By far the most important document on NCDs that has come out in the last year or so, this article is one that will be referenced over and over again by governments, policy makers, think tanks, NGOs, healthcare providers and the public health community.
One of the most important points made in the paper is how affordable these measures are. “Implementation of priority interventions does not need a new global fund,“ the authors say. That is hugely reassuring because in the current economic climate making the case for a new Global Fund for NCDs would have been nearly impossible. They argue that the two most important actions—full implementation of tobacco control and salt reduction—are affordable in all countries with a cost of about US$0·20 cents per person per year in China and India.
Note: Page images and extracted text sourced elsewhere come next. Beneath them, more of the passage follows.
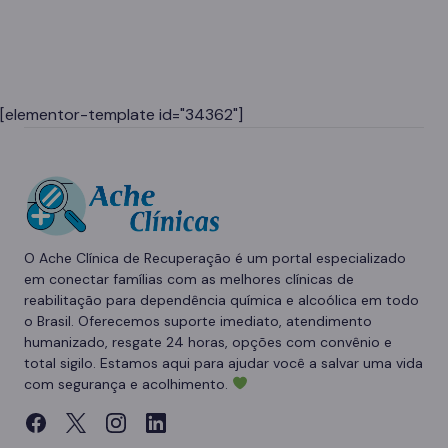
[elementor-template id="34362"]
O Ache Clínica de Recuperação é um portal especializado
em conectar famílias com as melhores clínicas de
reabilitação para dependência química e alcoólica em todo
o Brasil. Oferecemos suporte imediato, atendimento
humanizado, resgate 24 horas, opções com convênio e
total sigilo. Estamos aqui para ajudar você a salvar uma vida
com segurança e acolhimento.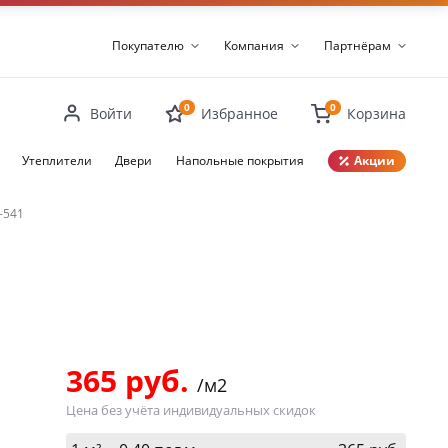
Покупателю
Компания
Партнёрам
0
0
Войти
Избранное
Корзина
Утеплители
Двери
Напольные покрытия
Акции
-541
Закрыть
365 руб.
/м2
Цена без учёта индивидуальных скидок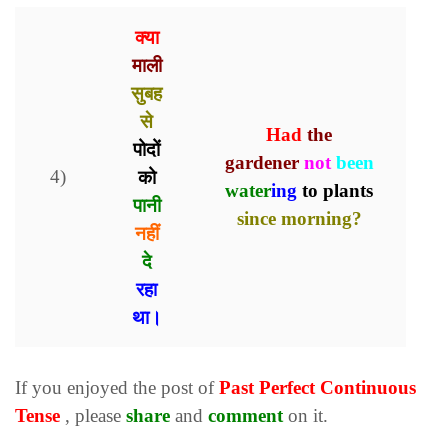
क्या
माली
सुबह
से
Had
t
he
पोदों
gardener
not
been
4)
को
water
ing
to plants
पानी
since morning?
नहीं
दे
रहा
था।
If you enjoyed the post of
Past
Perfect Continuous
Tense
, please
share
and
comment
on it.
We believe this paper will serve as a how-to guide for policymakers from around the globe, and inform to a great extent, the Outcomes Document from the UN High-Level Meeting this September.
Two other noteworthy documents released this month that will undoubtedly also inform the UN NCDs Outcomes Document are:
- The Youth Manifesto
This set of 7 asks and 7 commitments comes from an impressive group of young professionals. The Young Professionals Chronic Disease Network includes doctors and public health experts, big names in their own right, who see NCDs as the social justice issue of their generation and are determined to do something about it.
- Global Leadership, Local Solutions: Mobilizing for NCDs
This statement from the Global Health Council’s NCD Roundtable adds value by outlining ways countries can integrate NCD services into their health systems. This statement is distinctive in that it represents the voice of the global health community as a whole including NGOs working in the NCD space and those that aren’t, as well as industry.